:: TASK REQUIREMENTS ::
Update the lines between the one holding "AMMINISTRAZIONE" and the one holding "Bara nödvändiga", inclusive, replacing "kakor" with "kex" and changing nothing else. Leave the pictures out of your answer.

###

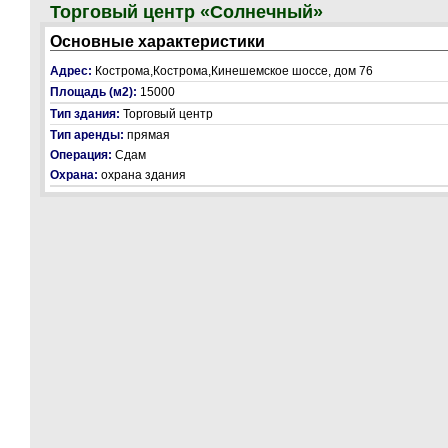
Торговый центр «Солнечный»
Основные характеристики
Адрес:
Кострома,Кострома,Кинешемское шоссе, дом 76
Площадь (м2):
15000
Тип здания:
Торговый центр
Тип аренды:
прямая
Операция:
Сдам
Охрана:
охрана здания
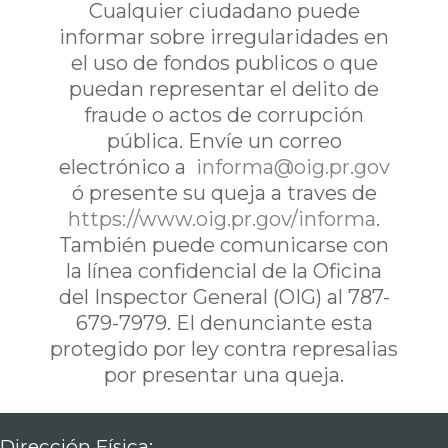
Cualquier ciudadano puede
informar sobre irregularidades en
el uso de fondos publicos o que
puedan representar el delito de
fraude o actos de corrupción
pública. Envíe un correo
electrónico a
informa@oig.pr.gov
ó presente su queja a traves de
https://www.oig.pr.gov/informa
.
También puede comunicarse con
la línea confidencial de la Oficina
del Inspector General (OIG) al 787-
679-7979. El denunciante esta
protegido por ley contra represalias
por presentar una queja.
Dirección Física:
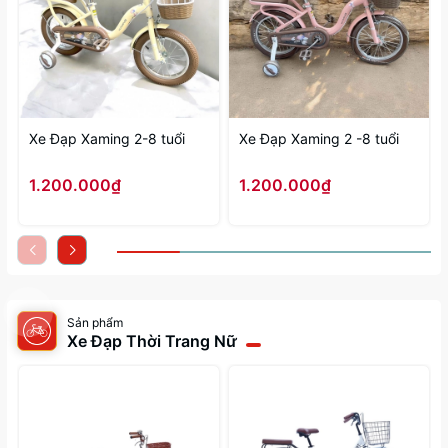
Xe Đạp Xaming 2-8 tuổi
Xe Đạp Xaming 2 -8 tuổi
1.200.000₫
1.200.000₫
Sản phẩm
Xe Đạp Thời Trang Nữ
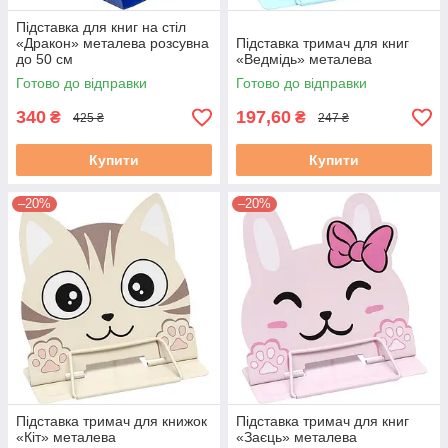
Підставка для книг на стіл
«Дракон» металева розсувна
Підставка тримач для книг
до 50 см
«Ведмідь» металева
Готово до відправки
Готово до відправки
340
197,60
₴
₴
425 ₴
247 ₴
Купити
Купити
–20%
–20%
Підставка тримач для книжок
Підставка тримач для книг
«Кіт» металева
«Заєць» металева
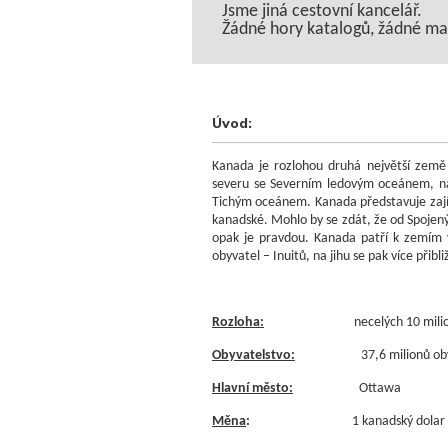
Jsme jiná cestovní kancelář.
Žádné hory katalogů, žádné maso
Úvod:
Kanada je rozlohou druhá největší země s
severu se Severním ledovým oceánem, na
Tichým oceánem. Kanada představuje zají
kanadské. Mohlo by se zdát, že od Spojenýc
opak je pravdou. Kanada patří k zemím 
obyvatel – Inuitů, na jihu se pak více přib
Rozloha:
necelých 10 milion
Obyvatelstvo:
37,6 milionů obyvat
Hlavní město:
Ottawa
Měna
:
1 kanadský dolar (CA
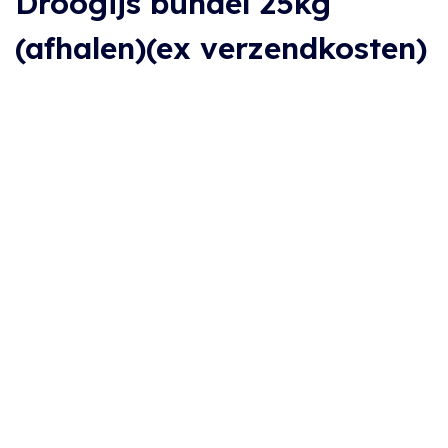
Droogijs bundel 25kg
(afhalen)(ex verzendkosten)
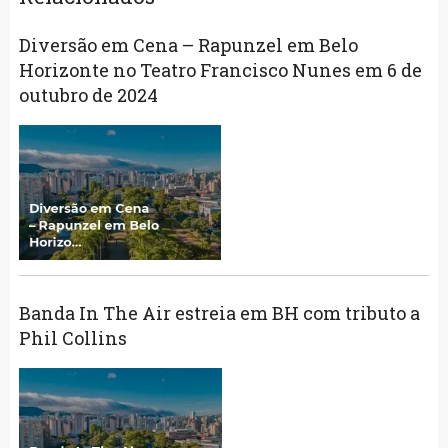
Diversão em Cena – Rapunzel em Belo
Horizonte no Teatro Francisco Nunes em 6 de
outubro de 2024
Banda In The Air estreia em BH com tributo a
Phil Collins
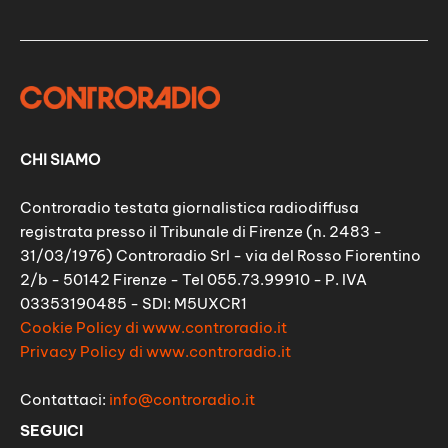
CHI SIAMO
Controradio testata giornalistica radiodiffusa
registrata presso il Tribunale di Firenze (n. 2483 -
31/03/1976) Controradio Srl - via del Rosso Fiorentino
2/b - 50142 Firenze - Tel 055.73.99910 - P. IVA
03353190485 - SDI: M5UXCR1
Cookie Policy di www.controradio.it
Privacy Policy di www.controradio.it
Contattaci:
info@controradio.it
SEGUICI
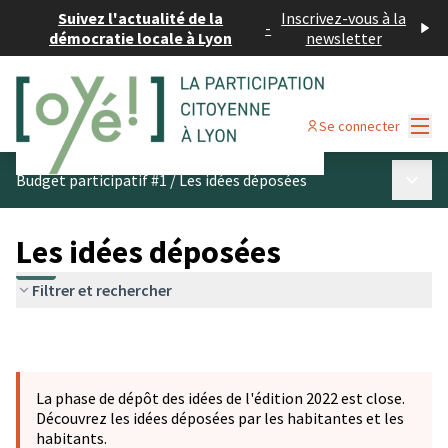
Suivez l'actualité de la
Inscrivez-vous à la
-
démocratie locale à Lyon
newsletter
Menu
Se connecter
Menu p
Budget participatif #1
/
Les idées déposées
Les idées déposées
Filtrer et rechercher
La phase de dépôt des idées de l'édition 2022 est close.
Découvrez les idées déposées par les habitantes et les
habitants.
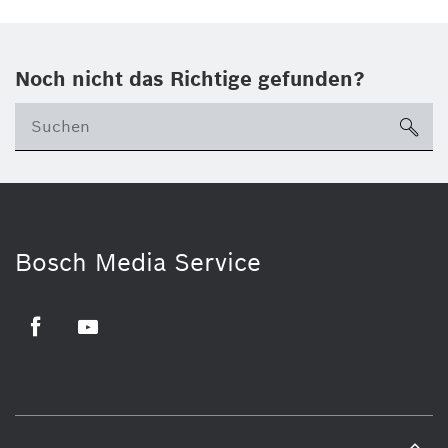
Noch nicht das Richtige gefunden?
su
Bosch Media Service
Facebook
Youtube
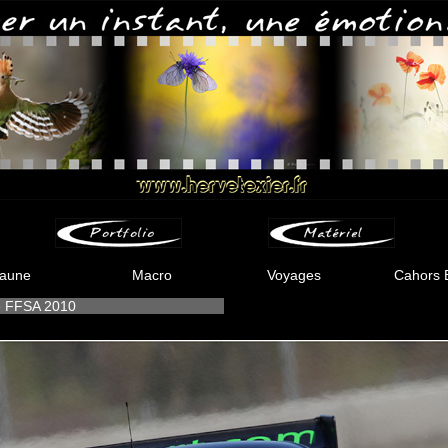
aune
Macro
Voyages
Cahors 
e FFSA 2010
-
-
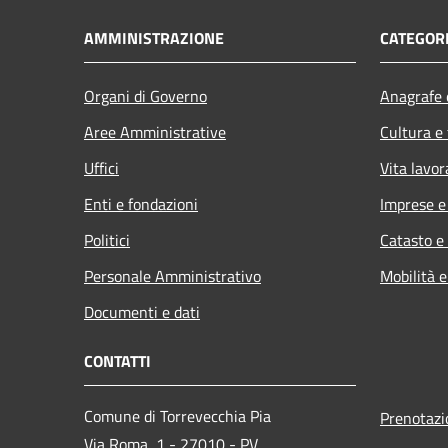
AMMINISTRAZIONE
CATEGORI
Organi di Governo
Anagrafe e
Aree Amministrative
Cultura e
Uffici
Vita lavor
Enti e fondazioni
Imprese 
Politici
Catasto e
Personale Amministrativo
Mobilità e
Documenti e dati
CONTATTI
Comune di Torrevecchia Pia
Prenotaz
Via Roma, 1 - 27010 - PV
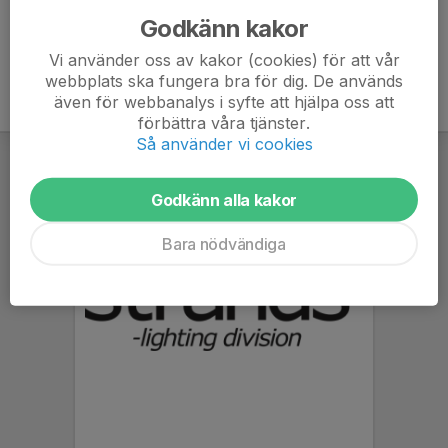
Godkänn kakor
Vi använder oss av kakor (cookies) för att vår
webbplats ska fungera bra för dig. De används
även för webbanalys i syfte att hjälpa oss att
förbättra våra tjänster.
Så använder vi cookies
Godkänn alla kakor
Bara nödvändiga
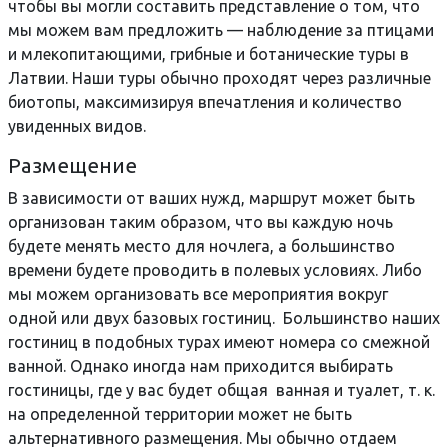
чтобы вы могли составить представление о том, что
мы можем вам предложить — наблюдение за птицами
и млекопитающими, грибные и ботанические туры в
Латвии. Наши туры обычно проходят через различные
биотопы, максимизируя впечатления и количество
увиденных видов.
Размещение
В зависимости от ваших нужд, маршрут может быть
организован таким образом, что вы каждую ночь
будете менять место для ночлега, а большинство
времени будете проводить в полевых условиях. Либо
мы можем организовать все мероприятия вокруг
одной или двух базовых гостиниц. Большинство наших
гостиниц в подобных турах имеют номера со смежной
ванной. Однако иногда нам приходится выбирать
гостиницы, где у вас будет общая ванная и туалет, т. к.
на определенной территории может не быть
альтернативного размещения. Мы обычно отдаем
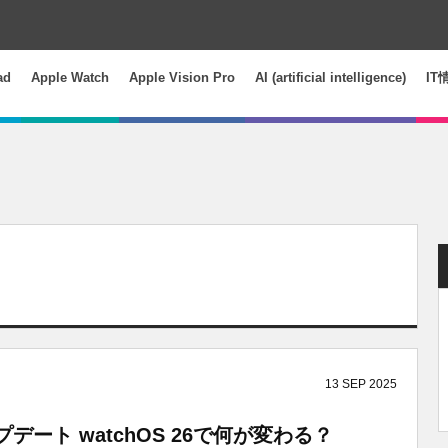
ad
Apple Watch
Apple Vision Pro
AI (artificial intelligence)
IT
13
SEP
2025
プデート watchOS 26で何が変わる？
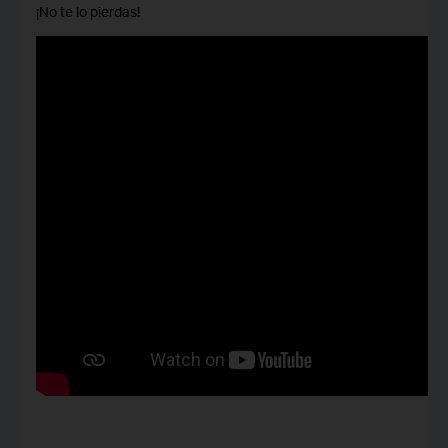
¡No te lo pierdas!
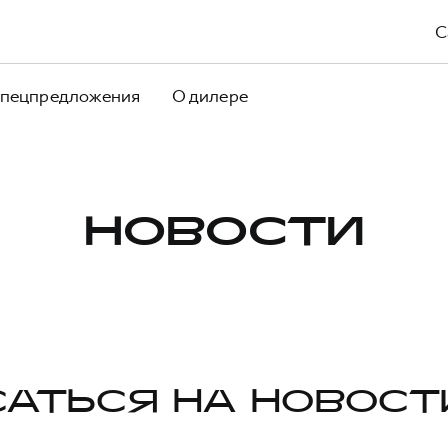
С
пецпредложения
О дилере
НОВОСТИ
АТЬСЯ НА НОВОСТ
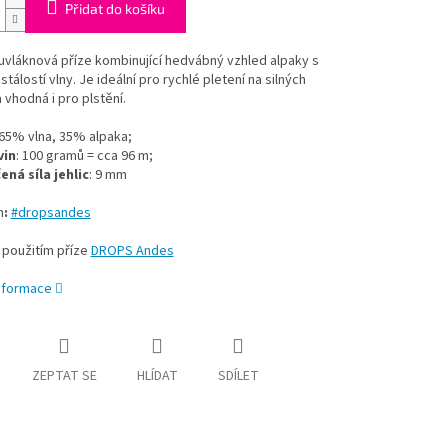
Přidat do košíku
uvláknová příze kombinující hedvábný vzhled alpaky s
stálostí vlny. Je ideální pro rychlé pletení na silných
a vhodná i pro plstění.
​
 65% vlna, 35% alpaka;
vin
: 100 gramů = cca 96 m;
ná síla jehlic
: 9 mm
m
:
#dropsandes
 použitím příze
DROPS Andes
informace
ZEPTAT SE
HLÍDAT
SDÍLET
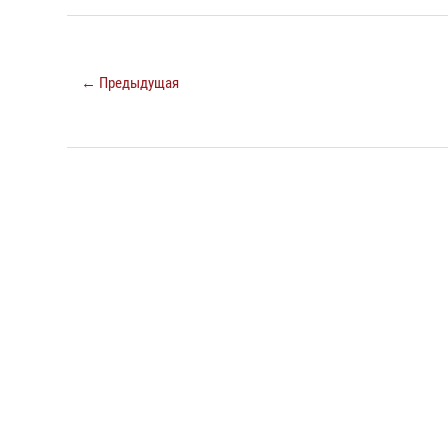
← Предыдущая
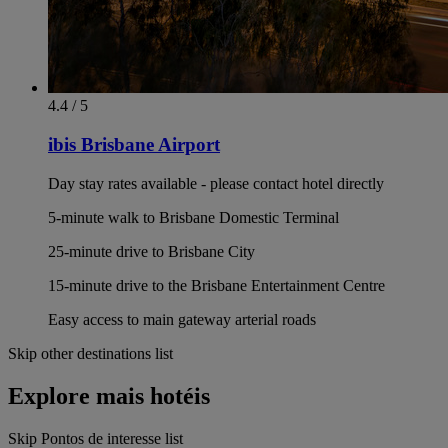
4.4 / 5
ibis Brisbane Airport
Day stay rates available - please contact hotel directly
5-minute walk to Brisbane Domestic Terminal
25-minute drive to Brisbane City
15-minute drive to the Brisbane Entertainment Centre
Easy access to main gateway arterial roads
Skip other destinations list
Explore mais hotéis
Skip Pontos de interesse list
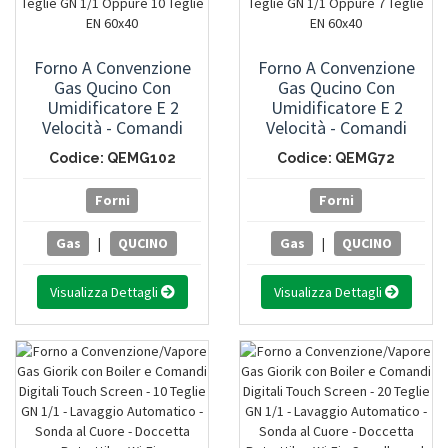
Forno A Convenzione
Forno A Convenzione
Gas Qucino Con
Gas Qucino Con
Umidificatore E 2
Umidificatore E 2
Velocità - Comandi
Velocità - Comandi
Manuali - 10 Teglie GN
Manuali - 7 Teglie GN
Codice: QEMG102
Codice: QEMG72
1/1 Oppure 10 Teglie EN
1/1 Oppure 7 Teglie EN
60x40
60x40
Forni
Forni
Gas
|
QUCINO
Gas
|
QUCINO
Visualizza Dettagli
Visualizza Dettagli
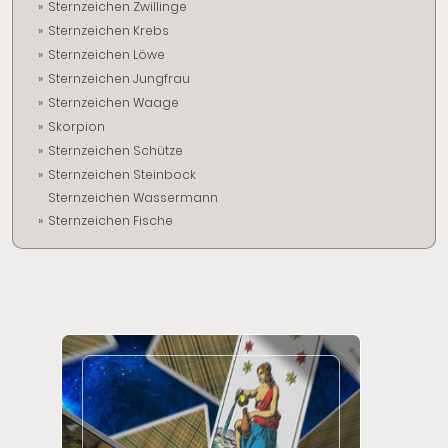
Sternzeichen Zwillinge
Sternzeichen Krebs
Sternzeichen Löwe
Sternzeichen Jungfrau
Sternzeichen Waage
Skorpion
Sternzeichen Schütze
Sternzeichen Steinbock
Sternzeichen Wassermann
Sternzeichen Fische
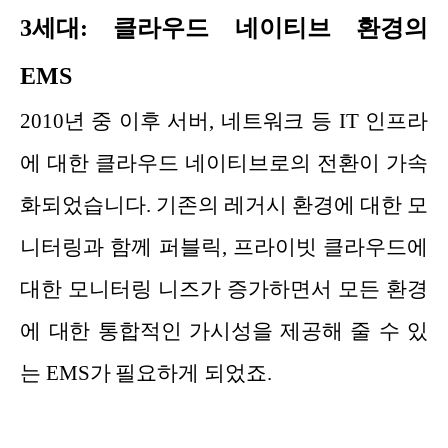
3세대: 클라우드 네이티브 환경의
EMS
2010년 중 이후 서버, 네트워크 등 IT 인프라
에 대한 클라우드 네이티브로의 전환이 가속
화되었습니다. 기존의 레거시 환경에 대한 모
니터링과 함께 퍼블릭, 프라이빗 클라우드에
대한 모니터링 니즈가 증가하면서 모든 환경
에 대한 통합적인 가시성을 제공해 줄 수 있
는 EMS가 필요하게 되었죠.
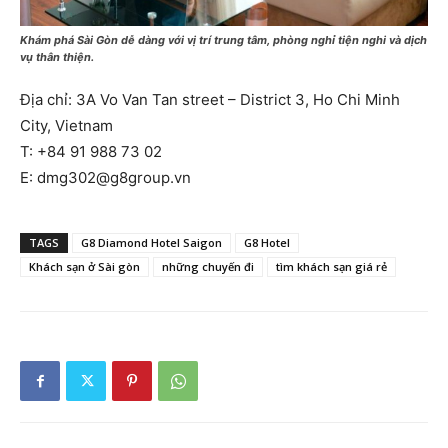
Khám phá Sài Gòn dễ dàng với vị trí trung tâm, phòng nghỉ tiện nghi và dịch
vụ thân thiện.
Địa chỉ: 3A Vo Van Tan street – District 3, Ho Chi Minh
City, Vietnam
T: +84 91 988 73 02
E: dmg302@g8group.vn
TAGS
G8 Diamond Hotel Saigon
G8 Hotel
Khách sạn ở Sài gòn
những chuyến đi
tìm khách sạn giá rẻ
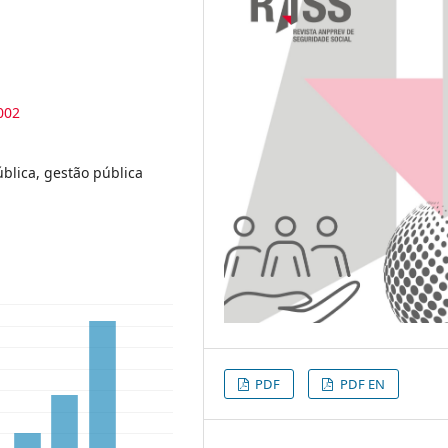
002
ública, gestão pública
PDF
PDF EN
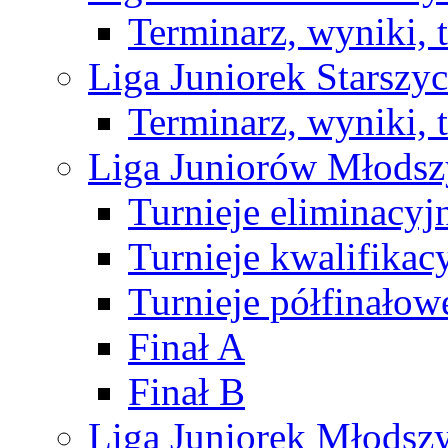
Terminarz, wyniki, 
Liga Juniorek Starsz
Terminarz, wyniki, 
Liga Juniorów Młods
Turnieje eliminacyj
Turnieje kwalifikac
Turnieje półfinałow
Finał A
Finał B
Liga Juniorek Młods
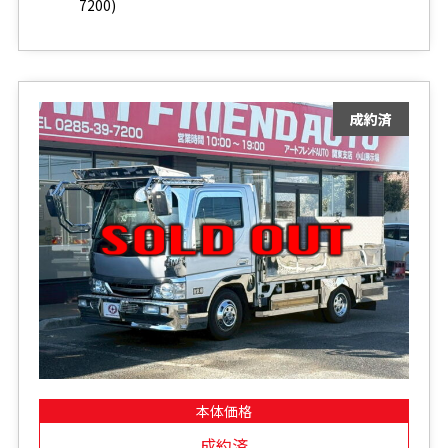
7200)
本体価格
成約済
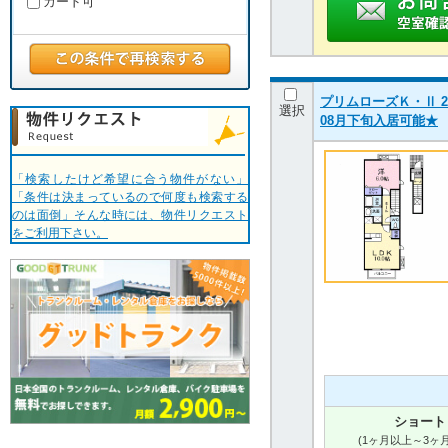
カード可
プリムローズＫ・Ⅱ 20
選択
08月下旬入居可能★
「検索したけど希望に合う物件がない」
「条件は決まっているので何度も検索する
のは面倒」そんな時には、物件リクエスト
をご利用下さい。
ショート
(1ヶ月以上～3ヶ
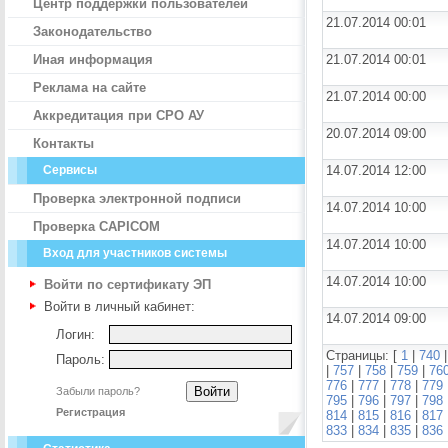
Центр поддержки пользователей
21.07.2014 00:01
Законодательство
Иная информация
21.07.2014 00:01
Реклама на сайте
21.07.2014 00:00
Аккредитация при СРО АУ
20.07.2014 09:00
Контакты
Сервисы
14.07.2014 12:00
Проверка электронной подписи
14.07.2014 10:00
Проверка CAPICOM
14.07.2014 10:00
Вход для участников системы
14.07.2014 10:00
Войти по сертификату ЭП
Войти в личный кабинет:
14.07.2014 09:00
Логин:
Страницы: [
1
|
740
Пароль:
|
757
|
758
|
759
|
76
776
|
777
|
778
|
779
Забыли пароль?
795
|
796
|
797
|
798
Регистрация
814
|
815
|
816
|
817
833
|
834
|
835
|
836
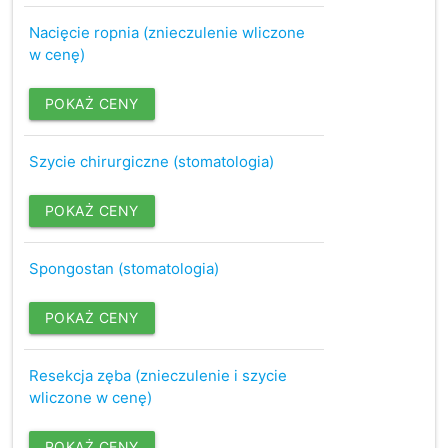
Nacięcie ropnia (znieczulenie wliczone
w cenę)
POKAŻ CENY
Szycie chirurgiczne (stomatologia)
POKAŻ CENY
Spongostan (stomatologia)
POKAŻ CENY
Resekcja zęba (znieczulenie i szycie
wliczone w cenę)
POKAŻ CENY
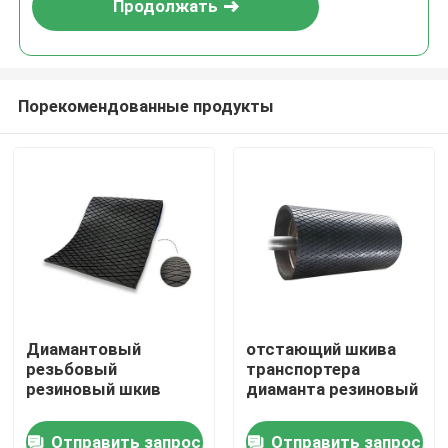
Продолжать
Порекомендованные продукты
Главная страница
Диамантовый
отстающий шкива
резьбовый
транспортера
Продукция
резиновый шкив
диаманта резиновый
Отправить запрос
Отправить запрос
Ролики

###

:: ANSWER SECTION ::
AMMINISTRAZIONE
CATEGORI
Organi di Governo
Anagrafe e
Aree Amministrative
Cultura e
Uffici
Vita lavor
Enti e fondazioni
Imprese 
Politici
Catasto e
Personale Amministrativo
Mobilità e
Documenti e dati
CONTATTI
Comune di Torrevecchia Pia
Prenotaz
Via Roma, 1 - 27010 - PV
Godkänn kex
Vi använder oss av kex (cookies) för att vår
webbplats ska fungera bra för dig. De används
även för webbanalys i syfte att hjälpa oss att
förbättra våra tjänster.
Så använder vi cookies
Godkänn alla kex
Bara nödvändiga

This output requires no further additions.